5. The method according to claim 4, characterized in that, In step 2-1), the model obtained after decomposition is: (1); In the formula: For the decomposition of the first k One modal component; The corresponding center frequency; For Dirac functions; This is the initial wind power or wind speed signal. K To preset the number of modal components, For the constructed analytic signal, For time derivative.

6. The method according to claim 5, characterized in that, In step 2-2), Lagrange multipliers are introduced. and secondary penalty items Solve the equation as shown in equation (2): (2); in, Let Lagrange multipliers be the functions of the Lagrange multipliers. It represents the amplitude change of a certain frequency component.

7. The method according to claim 5, characterized in that, In steps 2-3), the iteration uses the alternating direction multiplier method, as shown in equation (3): (3); In the formula: , and They are respectively , and Fourier transform; For frequency, n This represents the number of iterations.

8. The method according to any one of claims 1 to 7, characterized in that, In step 5, the specific steps are as follows: Variational mode decomposition is applied to the wind speed sequence and wind power sequence respectively to decompose the non-stationary signal into several intrinsic mode functions to characterize the power fluctuation characteristics at different time scales; on this basis, BO is introduced to jointly optimize the key hyperparameters of MVMD-BiGRU, and BiGRU prediction sub-models are constructed for each decomposed mode component, and the optimal parameters obtained by BO are used to complete the training; finally, the prediction results of each mode component are superimposed point by point on the power scale to reconstruct the power prediction value of the wind turbine, thereby achieving high-precision prediction of wind power generation.

9. The method according to claim 1, characterized in that, Step 6 includes the following steps: Step 6-1: Build a simulation circuit model of the wind power converter based on the MATLAB platform, and set the characteristic parameters of each power device according to the above loss analysis results to accurately simulate the actual loss characteristics of the circuit. Step 6-2: Configure the simulation solver parameters and iteration step size, perform simulation calculations under different input power conditions, and obtain the input power and output efficiency dataset of the converter; Step 6-3: Construct a BP neural network model, using power data obtained from simulation as input and efficiency data as output for network training, thereby establishing a nonlinear mapping model between converter power and efficiency.

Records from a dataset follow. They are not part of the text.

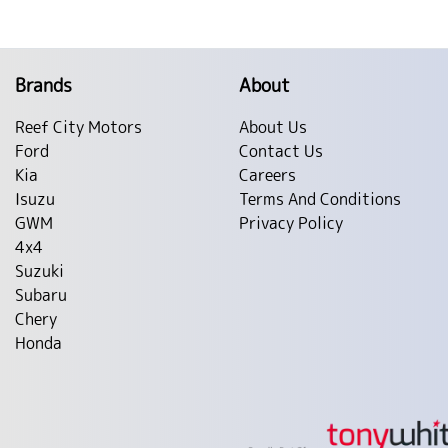
Brands
About
Reef City Motors
About Us
Ford
Contact Us
Kia
Careers
Isuzu
Terms And Conditions
GWM
Privacy Policy
4x4
Suzuki
Subaru
Chery
Honda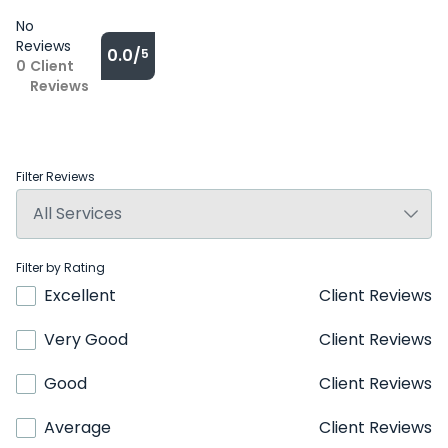
No
Reviews
0.0/
5
0
Client
Reviews
Filter Reviews
Filter by Rating
Excellent
Client Reviews
Very Good
Client Reviews
Good
Client Reviews
Average
Client Reviews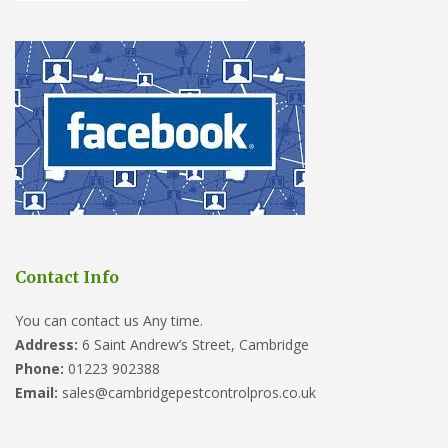
Contact Info
You can contact us Any time.
Address:
6 Saint Andrew’s Street, Cambridge
Phone:
01223 902388
Email:
sales@cambridgepestcontrolpros.co.uk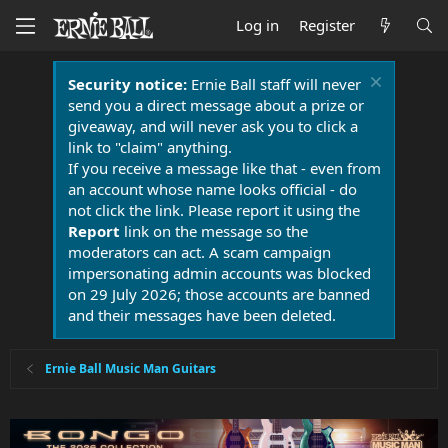
Log in
Register
Security notice:
Ernie Ball staff will never
send you a direct message about a prize or
giveaway, and will never ask you to click a
link to "claim" anything.
If you receive a message like that - even from
an account whose name looks official - do
not click the link. Please report it using the
Report
link on the message so the
moderators can act. A scam campaign
impersonating admin accounts was blocked
on 29 July 2026; those accounts are banned
and their messages have been deleted.
Ernie Ball Music Man Guitars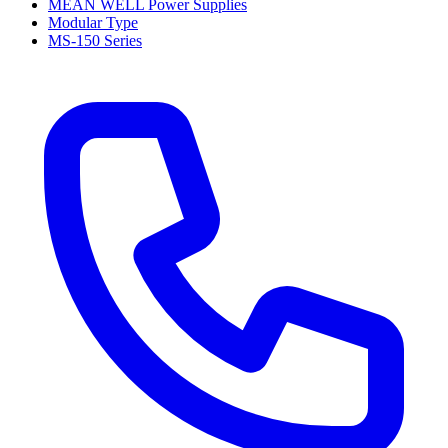
MEAN WELL Power Supplies
Modular Type
MS-150 Series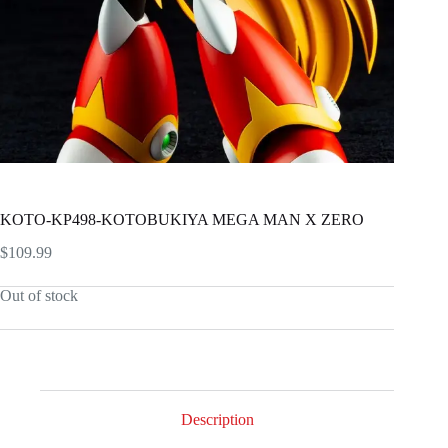
KOTO-KP498-KOTOBUKIYA MEGA MAN X ZERO
$
109.99
Out of stock
Description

10. The method according to claim 1, characterized in that, Step 7 specifically includes: the BP neural network architecture adopts five hidden layers, with the number of neurons in the hidden layers being 80, 60, 40, 20, and 10 respectively, forming a deep feedforward network that is "wide to narrow". The first three layers are relatively wide to fully characterize the complex nonlinear mapping relationship between the input wind power and efficiency, while the last two layers gradually shrink to achieve feature dimensionality reduction, thereby improving the generalization ability of the model; by coupling the BO-MVMD-BiGRU wind power prediction model with the wind power converter efficiency model, the predicted power is corrected in real time for efficiency, which can obtain wind power that is closer to the actual output of the unit.